When one questions shallowness among gay men, it’s almost impossible to not mention Grindr. It’s by far the shallowest place to be. You may find a diamond in the rough, but most of the men there are looking for simple, meaningless sex. And, perhaps, this is because Grindr transcends societies. In other words: It is used in countries that still criminalise homosexuality.
Unfortunately, the hook-up way of using Grindr bleeds into western culture. It’s not only seen in the discreet profiles, but even the ones who sport superficiality. Using the best angles, utilising the best pickup lines, showcasing abs and sharing specifications rather than their personal self. When they ask how you are at the beginning, it’s more a way of assessing their chances than really wanting to know. In the back of their minds, they hope you’ll just say “horny”.
But even I know that not all gay men are shallow – even on Grindr. I’ve met plenty of guys who want more than just sex. And, since the decriminalisation of homosexuality in the western world, same sex couples have grown significantly. But with our still-high chances of facing homophobia, even today, it makes sense why we find it hard to open ourselves up. Many of us gay men have built up protective walls to deflect bullying and rejection. And this defense acts as an unwanted offense against potential relationships.

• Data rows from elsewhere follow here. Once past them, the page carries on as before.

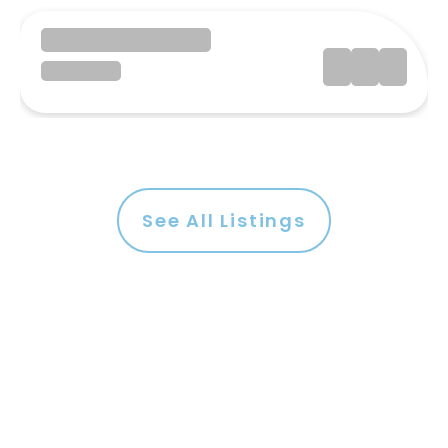
See All Listings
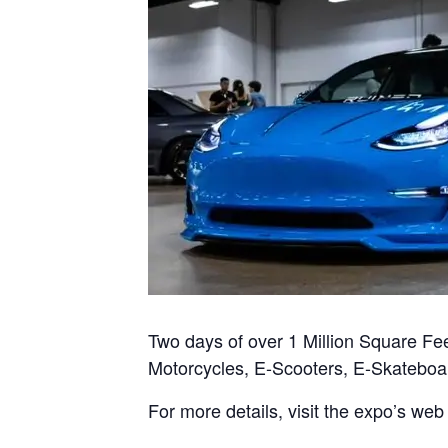
Two days of over 1 Million Square Fee
Motorcycles, E-Scooters, E-Skateboa
For more details, visit the expo’s web 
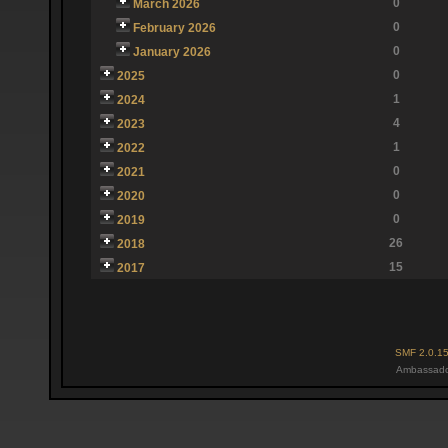
0
March 2026
0
February 2026
0
January 2026
0
2025
1
2024
4
2023
1
2022
0
2021
0
2020
0
2019
26
2018
15
2017
SMF 2.0.1
Ambassado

This also comes from internalised homophobia, which is still running rampant today. When you feel disgust for yourself, thanks to the cruel words of society, it’s easy to not feel worthy of relationships. In fact, that’s one of the many myths of being gay: that gay men will not find meaningful relationships. When you tell yourself something over and over for long enough, it becomes truth – but only to you. And this can lead to seeking relationships purely to prove to ourselves (and the world) that we are worthy of love. But these relationships remain shallow because we’re not in it for them – the person we are supposed to be loving.
But perhaps the most prominent reason why gay men are still shallow is because finding gay relationships is not as easy for us. We could download other apps that are more focused on finding long-term love, like eHarmony, but the pool is limited. And it’s not like we could hit on every man we meet in public. How do we know if they are gay? Or, at least, not homophobic?

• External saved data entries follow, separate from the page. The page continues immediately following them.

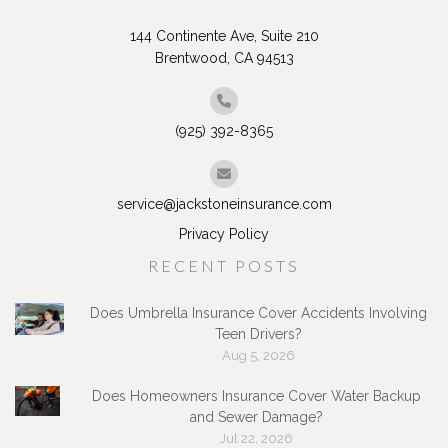
144 Continente Ave, Suite 210
Brentwood, CA 94513
(925) 392-8365
service@jackstoneinsurance.com
Privacy Policy
RECENT POSTS
Does Umbrella Insurance Cover Accidents Involving
Teen Drivers?
Aug 5, 2026
Does Homeowners Insurance Cover Water Backup
and Sewer Damage?
Jul 22, 2026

The only thing we are good at is giving suggestive glances to ascertain possible homosexuality, but that comes from centuries of discreet hookups. And suggestive glances don’t usually lead to love. So our only best bet is through friends. But if we’re always going to be told to date a gay guy just because he’s gay, the hope is low.
As I’ve noted, being shallow in the gay community is a defense mechanism for all the homophobia we’ve endured through the centuries. It’s going to take a while to dismantle all those walls we’ve built. But there are already so many out there who have done just that, which brings me hope that even I might find love in the near future.
To stop being shallow, one must learn to go deep. This means putting ourselves at risk of drowning in heartbreak. It sucks to have your heart broken, I am sure of this, but life is more about the journey than the destinations we seek.
If we spent our whole lives fearing all the situations we may face, we’d never get out of bed.